**Extract to read:**
These people point to our need for more mental health service providers, for better diagnoses, and for more mental health care facilities—because they do not want to give up their guns. They shrug, shaking their heads sadly, offering prayers, noting that Stephen Paddock must have been deranged—because they do not want to give up their guns.

They insist that gun control takes the guns from the good guys and puts them in the hands of the bad guys, though Stephen Paddock was, according to his clean record and his successful passing of background checks in gun shops, a “good guy” until he fired at a country music concert from a thirty-second-story window—because they do not want to give up their guns.

They argue for travel bans and crackdowns on inner-city crime, though the worst mass shootings in contemporary American history have been committed by white male Americans named Eric, James, Dylann, and Stephen—because they do not want to give up their guns.

They shake their heads sadly and say, “Gun control just won’t work. It can’t prevent these kinds of tragedies. That’s what the data says”—because they do not want to give up their guns. They elect and support senators and representatives who have shut down gun violence research at the CDC for twenty years—because they do not want to give up their guns.

**Work instruction:** Rewrite the paragraph in the gun control passage that begins "They insist that gun control" more briefly, keeping its main facts. The rows aren't needed for any of this.

**Supplied data:**

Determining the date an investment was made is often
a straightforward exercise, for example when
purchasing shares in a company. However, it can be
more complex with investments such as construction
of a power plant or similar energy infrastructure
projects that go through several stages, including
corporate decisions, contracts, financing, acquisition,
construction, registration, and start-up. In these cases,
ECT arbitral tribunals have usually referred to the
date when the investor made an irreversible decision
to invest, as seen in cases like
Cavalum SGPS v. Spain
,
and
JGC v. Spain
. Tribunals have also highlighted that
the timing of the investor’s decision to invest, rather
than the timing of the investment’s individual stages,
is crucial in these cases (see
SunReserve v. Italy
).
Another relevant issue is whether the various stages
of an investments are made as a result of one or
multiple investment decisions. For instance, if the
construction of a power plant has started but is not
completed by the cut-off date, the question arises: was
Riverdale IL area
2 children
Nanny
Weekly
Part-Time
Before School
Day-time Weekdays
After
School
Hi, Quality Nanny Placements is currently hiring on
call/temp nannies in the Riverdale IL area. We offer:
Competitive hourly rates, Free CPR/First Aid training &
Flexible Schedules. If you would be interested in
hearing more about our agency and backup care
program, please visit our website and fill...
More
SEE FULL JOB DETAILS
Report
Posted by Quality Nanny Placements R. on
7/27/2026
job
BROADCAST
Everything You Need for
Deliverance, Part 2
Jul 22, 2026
---
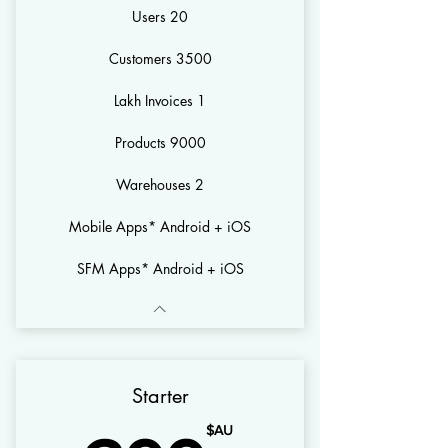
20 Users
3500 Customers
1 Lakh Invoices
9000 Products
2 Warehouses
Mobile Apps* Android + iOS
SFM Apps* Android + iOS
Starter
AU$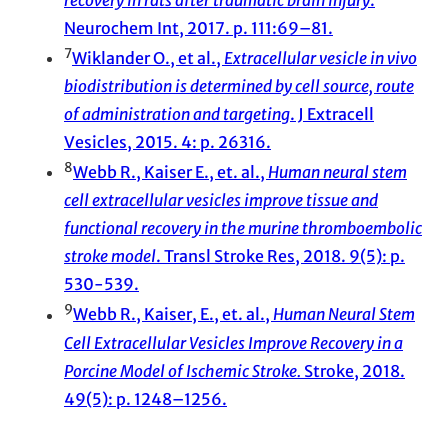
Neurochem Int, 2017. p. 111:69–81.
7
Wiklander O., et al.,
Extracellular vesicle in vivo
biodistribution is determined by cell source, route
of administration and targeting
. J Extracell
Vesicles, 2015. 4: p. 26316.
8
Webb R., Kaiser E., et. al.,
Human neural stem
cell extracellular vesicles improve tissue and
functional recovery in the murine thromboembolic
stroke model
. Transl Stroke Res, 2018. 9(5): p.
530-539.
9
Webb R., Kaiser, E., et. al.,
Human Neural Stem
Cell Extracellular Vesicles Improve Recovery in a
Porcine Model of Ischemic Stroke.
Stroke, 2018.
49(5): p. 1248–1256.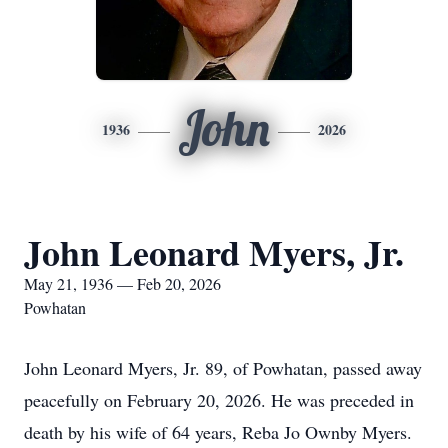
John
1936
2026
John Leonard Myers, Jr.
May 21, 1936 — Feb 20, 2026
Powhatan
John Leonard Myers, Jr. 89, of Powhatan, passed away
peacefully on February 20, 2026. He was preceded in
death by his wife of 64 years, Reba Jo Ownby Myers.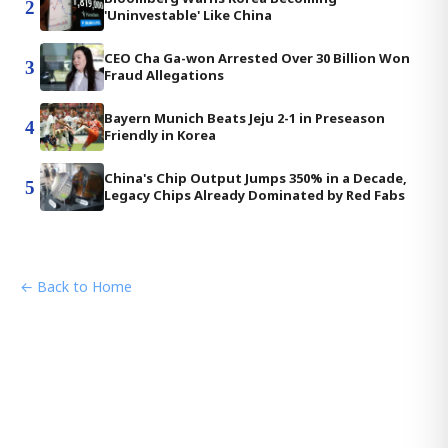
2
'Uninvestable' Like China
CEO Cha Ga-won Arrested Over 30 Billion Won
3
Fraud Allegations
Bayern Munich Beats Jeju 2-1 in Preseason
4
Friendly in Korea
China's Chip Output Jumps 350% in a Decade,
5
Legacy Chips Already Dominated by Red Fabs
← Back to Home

**Solution to the problem:** They claim gun control disarms good guys and arms bad guys. Yet Stephen Paddock had a clean record and passed gun-shop background checks, so he was a "good guy" until he fired at a country music concert from a thirty-second-story window. They say this because they do not want to give up their guns.